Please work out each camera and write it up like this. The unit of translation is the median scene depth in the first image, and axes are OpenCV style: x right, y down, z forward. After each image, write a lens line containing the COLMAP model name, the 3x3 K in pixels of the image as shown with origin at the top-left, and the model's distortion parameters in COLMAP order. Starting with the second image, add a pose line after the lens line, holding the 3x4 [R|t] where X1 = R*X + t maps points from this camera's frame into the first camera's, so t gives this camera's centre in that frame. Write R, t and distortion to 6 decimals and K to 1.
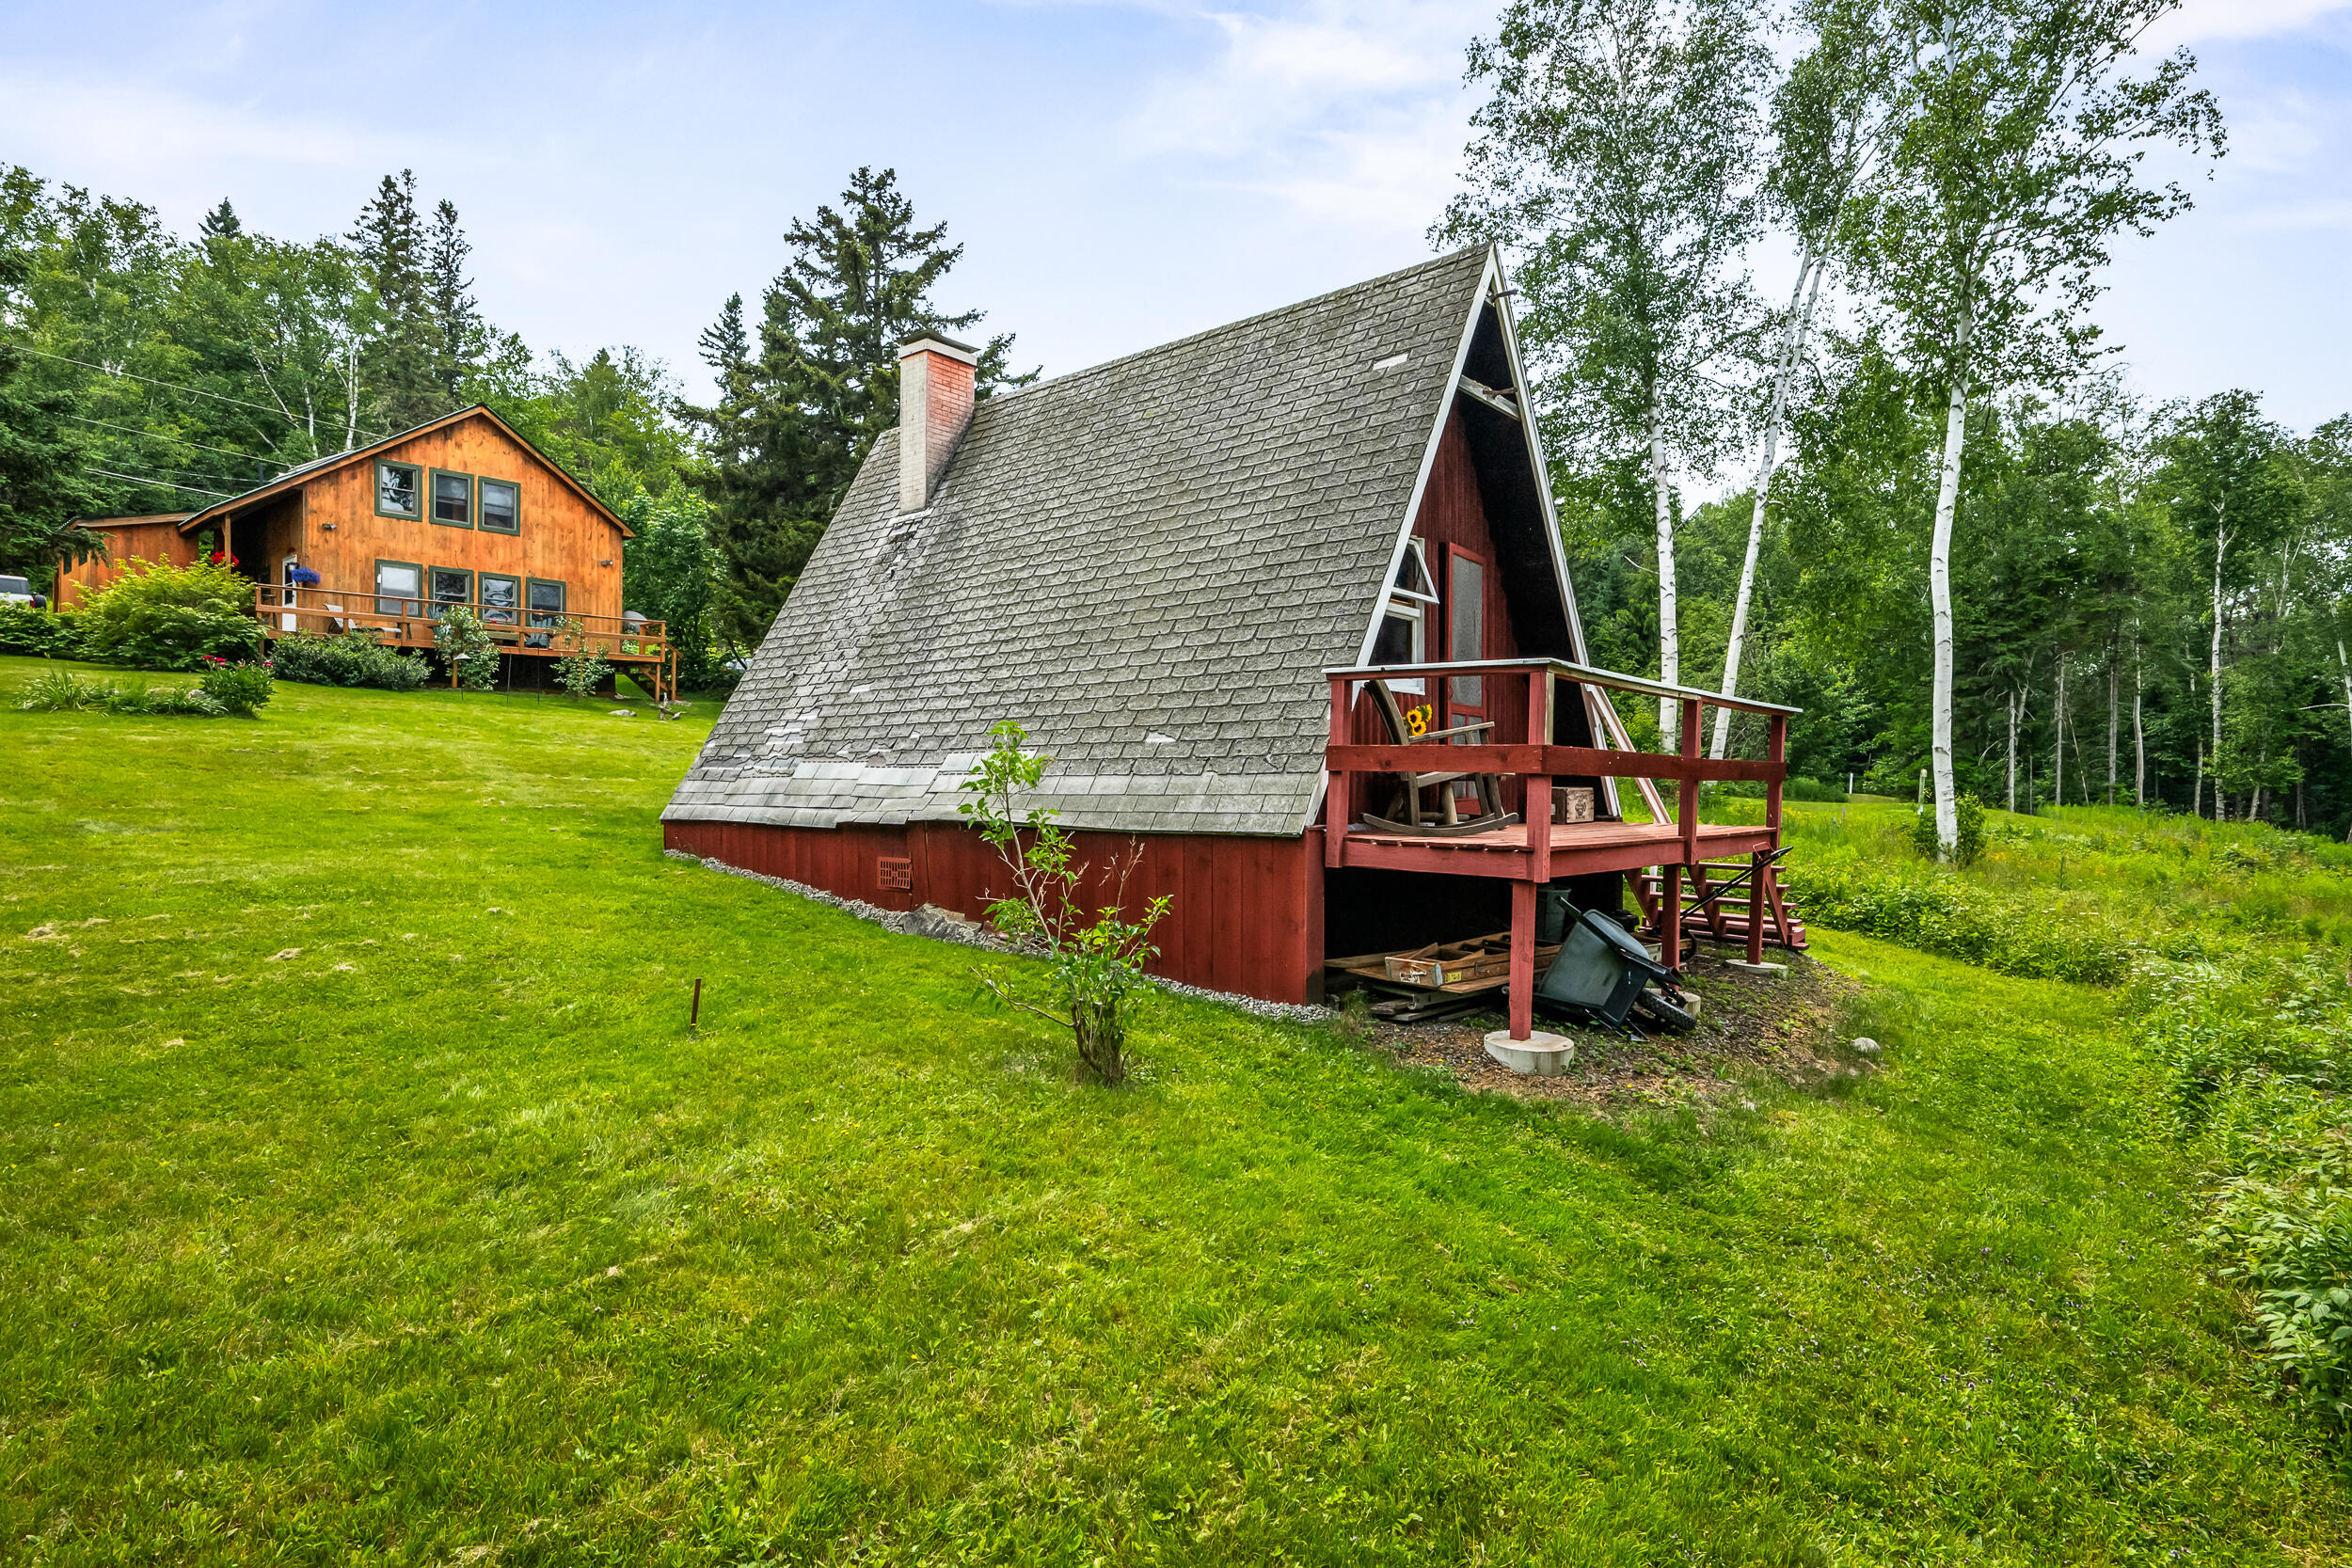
lens RADIAL K [[1255.2, 0, 1177.9], [0, 1255.2, 779.9], [0, 0, 1]] dist [0.006444, 0.002011]
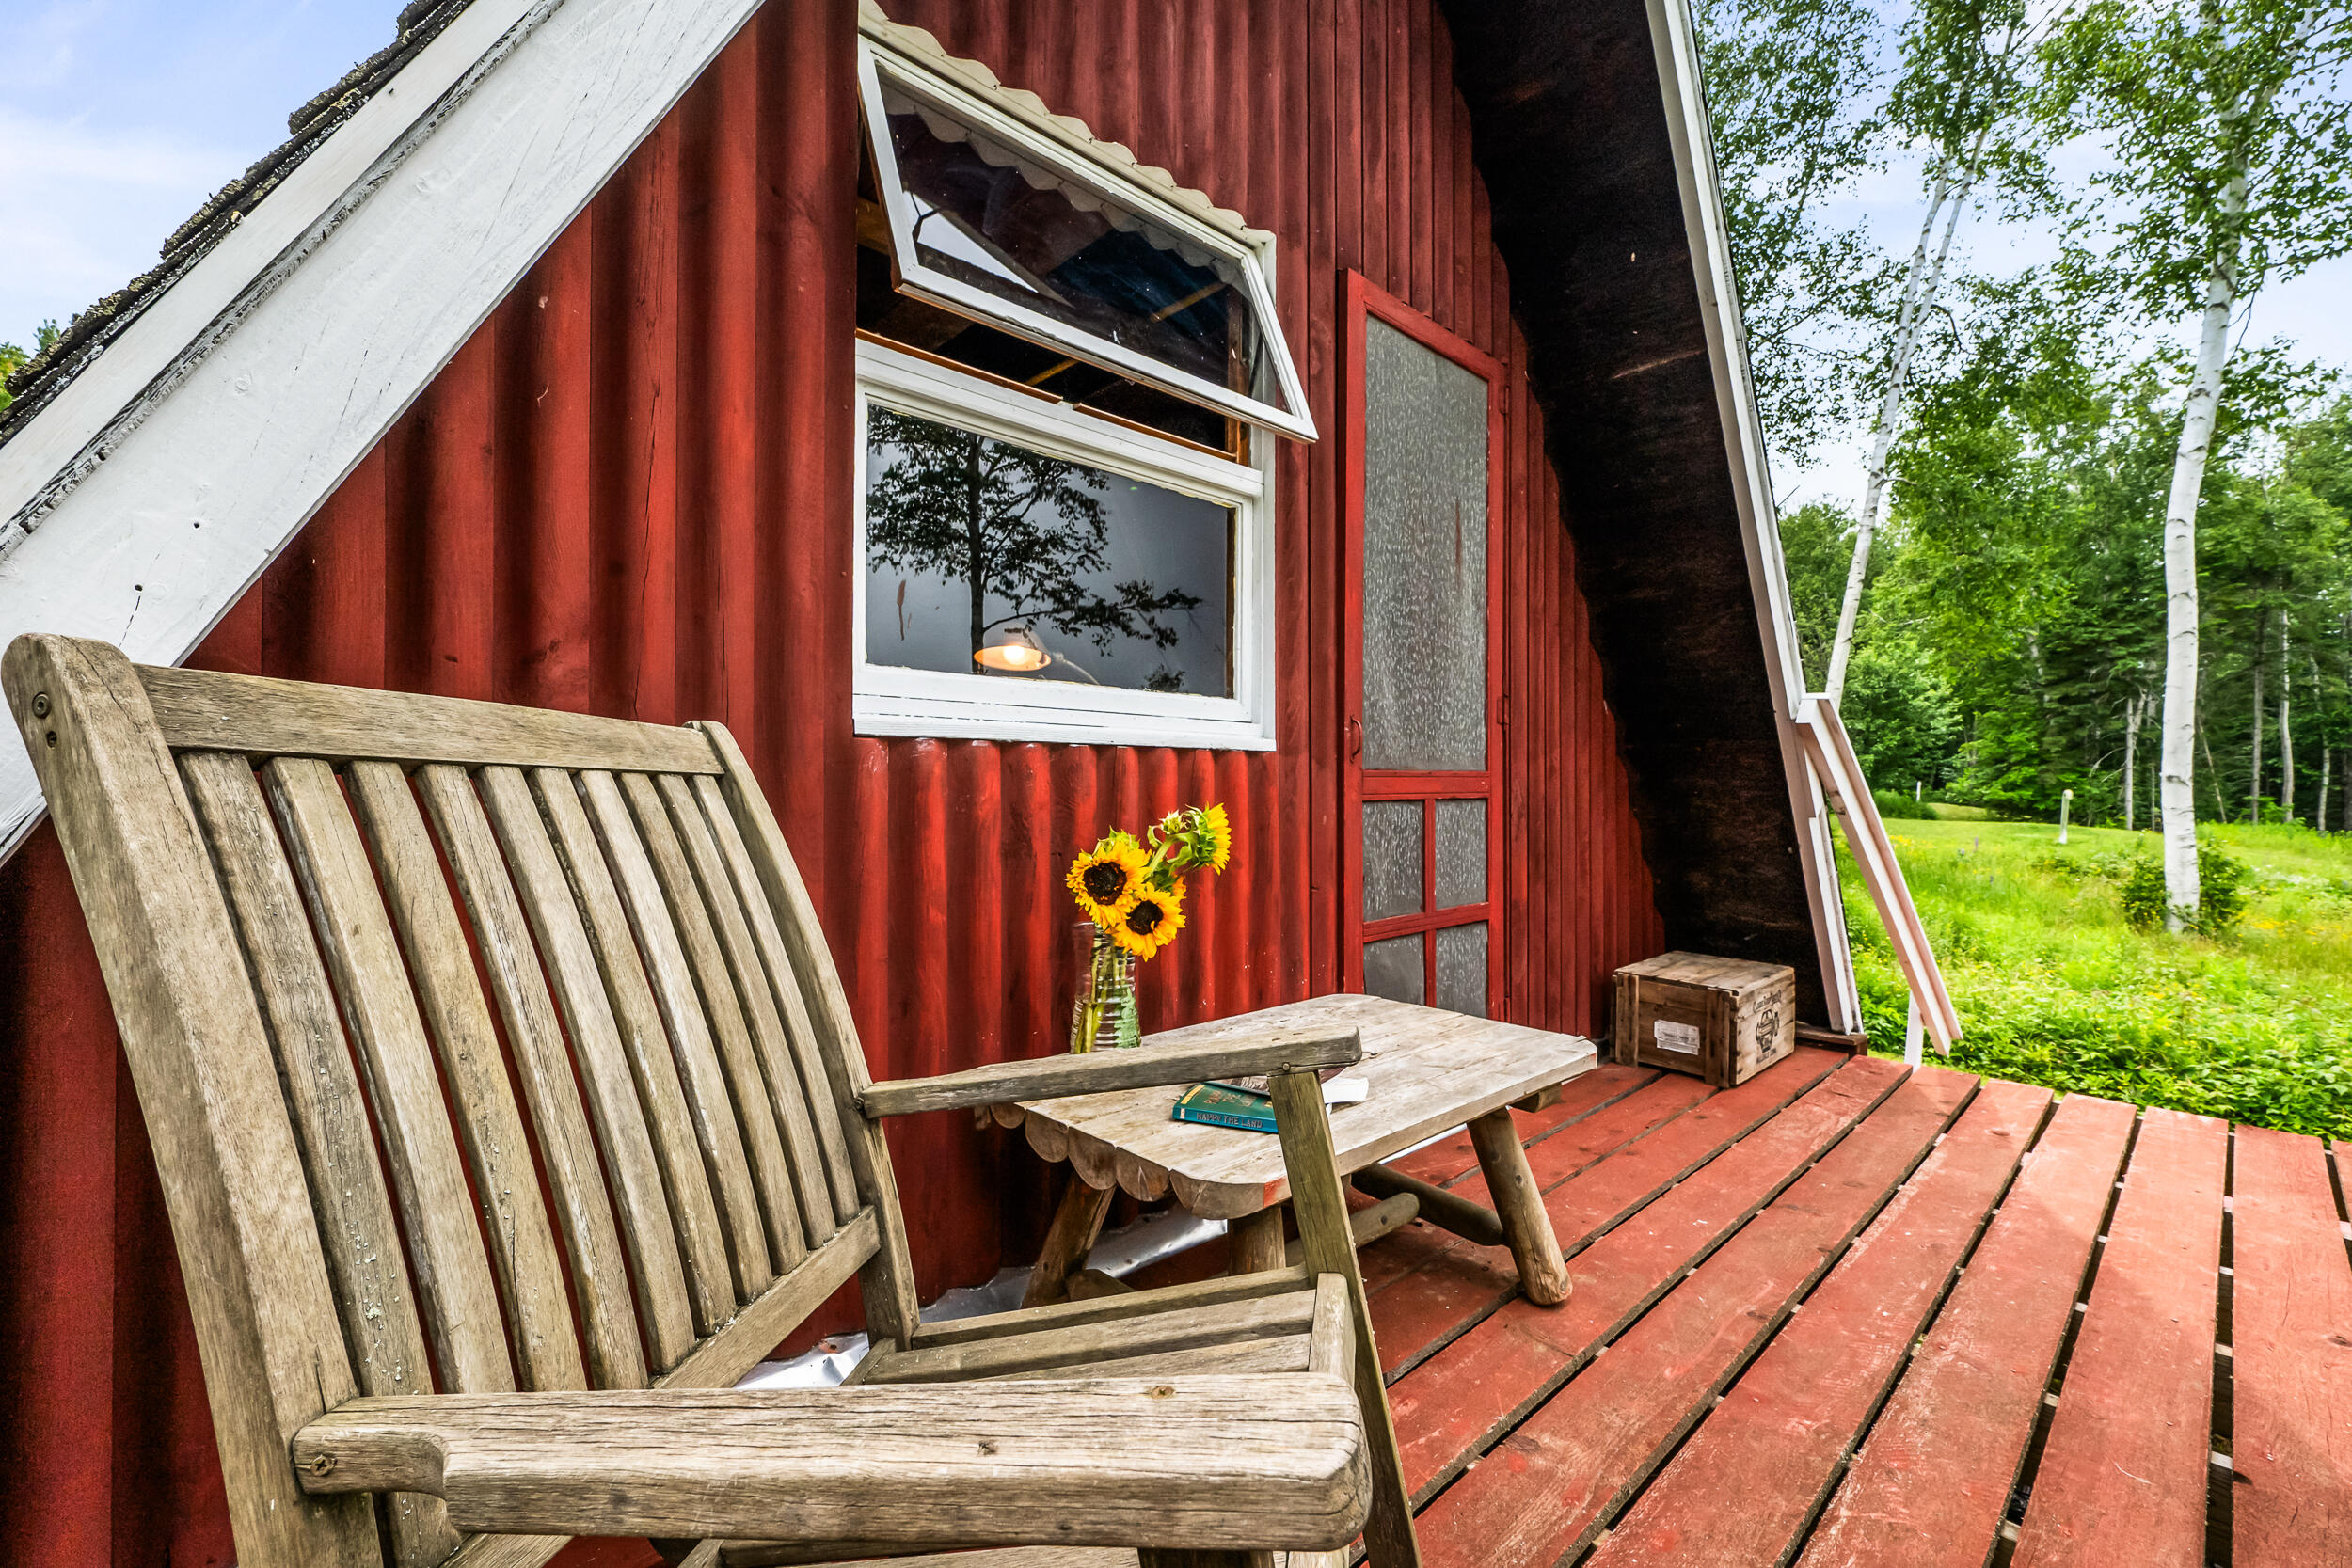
lens RADIAL K [[935.5, 0, 1103.8], [0, 935.5, 815.8], [0, 0, 1]] dist [-0.000005, -0.001602]
pose [[0.982078, 0.003513, -0.188440, 0.067803], [0.004087, 0.999194, 0.039931, -0.020738], [0.188429, -0.039986, 0.981273, 0.262291]]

The problem » Copy out all of the material above word for word, and leave out the pictures.

The completed task »
Please work out each camera and write it up like this. The unit of translation is the median scene depth in the first image, and axes are OpenCV style: x right, y down, z forward. After each image, write a lens line containing the COLMAP model name, the 3x3 K in pixels of the image as shown with origin at the top-left, and the model's distortion parameters in COLMAP order. Starting with the second image, add a pose line after the lens line, holding the 3x4 [R|t] where X1 = R*X + t maps points from this camera's frame into the first camera's, so t gives this camera's centre in that frame. Write R, t and distortion to 6 decimals and K to 1.
lens RADIAL K [[1255.2, 0, 1177.9], [0, 1255.2, 779.9], [0, 0, 1]] dist [0.006444, 0.002011]
lens RADIAL K [[935.5, 0, 1103.8], [0, 935.5, 815.8], [0, 0, 1]] dist [-0.000005, -0.001602]
pose [[0.982078, 0.003513, -0.188440, 0.067803], [0.004087, 0.999194, 0.039931, -0.020738], [0.188429, -0.039986, 0.981273, 0.262291]]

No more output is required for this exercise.